Aim of the task: Transcribe the lines from the very first one down to the line containing "Tu dirección de correo electrónico no será", keeping every character unchanged.

Saved data entries:

===

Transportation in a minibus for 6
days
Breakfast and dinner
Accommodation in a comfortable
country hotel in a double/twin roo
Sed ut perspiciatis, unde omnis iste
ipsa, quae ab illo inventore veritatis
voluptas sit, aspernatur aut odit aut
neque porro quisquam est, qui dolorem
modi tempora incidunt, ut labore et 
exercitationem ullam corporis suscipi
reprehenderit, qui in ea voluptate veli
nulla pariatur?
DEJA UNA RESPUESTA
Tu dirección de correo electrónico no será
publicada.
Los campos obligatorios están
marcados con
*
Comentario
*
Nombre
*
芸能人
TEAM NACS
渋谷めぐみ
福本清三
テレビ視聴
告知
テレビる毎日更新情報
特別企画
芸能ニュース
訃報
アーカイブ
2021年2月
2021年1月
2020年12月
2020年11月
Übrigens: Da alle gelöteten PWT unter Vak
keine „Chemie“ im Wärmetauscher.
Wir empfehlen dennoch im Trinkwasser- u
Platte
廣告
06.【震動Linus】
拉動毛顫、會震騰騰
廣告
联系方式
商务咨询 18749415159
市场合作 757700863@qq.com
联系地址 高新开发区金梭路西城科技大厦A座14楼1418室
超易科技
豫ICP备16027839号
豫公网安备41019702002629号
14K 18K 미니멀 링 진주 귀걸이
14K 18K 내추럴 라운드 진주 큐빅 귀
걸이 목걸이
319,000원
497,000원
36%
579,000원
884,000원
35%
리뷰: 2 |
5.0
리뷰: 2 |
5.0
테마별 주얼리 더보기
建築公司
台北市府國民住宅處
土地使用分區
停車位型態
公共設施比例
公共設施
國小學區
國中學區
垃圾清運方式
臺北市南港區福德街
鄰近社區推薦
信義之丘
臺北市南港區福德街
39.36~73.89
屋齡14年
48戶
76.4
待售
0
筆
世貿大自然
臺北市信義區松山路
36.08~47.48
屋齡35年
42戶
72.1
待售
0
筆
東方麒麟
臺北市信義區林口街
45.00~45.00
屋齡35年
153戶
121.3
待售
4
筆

===

Written solution:
Transportation in a minibus for 6
days
Breakfast and dinner
Accommodation in a comfortable
country hotel in a double/twin roo
Sed ut perspiciatis, unde omnis iste
ipsa, quae ab illo inventore veritatis
voluptas sit, aspernatur aut odit aut
neque porro quisquam est, qui dolorem
modi tempora incidunt, ut labore et 
exercitationem ullam corporis suscipi
reprehenderit, qui in ea voluptate veli
nulla pariatur?
DEJA UNA RESPUESTA
Tu dirección de correo electrónico no será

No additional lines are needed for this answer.